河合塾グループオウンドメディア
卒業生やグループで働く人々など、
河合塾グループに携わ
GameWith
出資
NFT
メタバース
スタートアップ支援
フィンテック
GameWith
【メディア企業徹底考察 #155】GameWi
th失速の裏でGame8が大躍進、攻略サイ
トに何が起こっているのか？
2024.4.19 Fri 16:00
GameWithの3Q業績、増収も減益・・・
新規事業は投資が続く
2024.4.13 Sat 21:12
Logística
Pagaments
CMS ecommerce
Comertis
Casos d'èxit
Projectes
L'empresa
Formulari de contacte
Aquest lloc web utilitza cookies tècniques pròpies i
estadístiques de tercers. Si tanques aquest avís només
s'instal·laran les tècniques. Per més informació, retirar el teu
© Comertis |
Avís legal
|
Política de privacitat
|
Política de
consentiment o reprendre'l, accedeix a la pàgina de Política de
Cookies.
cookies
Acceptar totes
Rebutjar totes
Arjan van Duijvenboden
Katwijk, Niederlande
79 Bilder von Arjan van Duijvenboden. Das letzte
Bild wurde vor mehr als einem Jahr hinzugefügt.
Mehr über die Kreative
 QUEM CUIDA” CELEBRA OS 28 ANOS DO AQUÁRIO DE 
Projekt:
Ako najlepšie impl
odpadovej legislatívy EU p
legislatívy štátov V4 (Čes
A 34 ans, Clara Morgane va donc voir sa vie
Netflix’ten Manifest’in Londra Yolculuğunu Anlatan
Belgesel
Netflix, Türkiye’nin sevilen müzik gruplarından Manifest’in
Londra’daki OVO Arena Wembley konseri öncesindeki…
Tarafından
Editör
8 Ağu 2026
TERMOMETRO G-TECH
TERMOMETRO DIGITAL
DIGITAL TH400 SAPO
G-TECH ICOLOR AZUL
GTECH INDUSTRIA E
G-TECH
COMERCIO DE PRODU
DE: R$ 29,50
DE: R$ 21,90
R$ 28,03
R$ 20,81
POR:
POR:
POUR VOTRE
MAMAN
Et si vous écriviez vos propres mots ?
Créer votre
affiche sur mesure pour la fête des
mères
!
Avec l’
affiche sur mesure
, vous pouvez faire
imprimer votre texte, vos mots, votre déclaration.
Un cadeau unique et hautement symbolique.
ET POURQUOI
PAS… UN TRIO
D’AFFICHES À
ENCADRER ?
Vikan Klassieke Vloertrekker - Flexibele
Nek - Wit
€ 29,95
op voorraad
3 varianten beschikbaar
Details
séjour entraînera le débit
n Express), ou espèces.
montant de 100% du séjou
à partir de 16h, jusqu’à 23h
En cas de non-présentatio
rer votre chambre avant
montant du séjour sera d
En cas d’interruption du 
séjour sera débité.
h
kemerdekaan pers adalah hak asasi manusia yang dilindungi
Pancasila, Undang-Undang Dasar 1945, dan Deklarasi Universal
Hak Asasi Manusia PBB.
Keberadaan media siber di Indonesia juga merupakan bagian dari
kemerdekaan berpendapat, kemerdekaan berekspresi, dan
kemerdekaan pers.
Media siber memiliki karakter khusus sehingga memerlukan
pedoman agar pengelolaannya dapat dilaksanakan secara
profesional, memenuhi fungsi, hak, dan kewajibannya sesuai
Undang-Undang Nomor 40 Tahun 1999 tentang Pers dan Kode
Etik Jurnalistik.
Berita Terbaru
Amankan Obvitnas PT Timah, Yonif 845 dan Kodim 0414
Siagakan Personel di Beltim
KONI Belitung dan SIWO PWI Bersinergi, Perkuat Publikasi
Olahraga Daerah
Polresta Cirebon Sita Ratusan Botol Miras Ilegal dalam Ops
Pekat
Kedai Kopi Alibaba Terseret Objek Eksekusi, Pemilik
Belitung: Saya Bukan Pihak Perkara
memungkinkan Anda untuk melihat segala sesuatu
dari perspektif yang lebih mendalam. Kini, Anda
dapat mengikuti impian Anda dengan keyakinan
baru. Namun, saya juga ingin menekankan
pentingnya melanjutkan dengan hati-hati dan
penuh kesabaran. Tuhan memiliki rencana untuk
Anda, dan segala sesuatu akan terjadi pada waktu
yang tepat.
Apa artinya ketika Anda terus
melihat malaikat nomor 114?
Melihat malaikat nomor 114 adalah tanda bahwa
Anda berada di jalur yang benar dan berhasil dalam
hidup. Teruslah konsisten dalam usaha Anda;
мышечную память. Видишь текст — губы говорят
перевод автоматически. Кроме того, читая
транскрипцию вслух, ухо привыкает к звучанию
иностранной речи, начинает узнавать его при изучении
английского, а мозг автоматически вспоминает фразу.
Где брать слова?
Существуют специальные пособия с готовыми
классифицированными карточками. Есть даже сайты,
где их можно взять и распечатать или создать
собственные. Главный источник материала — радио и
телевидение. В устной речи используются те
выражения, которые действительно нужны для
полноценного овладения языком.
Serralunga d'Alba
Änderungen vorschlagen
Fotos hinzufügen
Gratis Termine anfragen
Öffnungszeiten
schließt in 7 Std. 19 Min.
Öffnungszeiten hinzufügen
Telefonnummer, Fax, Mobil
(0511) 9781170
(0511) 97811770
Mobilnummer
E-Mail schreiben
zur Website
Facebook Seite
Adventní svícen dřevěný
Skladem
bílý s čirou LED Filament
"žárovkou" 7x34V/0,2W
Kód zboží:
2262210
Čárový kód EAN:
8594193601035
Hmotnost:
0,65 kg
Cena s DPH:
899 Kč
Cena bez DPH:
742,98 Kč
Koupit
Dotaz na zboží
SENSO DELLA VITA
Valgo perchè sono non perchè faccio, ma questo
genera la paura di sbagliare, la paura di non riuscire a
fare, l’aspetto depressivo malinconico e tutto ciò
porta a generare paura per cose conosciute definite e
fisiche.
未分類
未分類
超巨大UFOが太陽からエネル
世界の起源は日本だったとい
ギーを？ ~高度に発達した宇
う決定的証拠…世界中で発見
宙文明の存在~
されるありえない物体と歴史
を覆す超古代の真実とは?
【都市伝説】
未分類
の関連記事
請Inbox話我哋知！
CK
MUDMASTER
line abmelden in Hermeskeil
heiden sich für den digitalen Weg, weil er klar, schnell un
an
# # #
Only lines with the word "kemerdekaan" are needed. Copy them from the preceding records.

#### SOLUTION TO THE PROBLEM
kemerdekaan pers adalah hak asasi manusia yang dilindungi
kemerdekaan berpendapat, kemerdekaan berekspresi, dan
kemerdekaan pers.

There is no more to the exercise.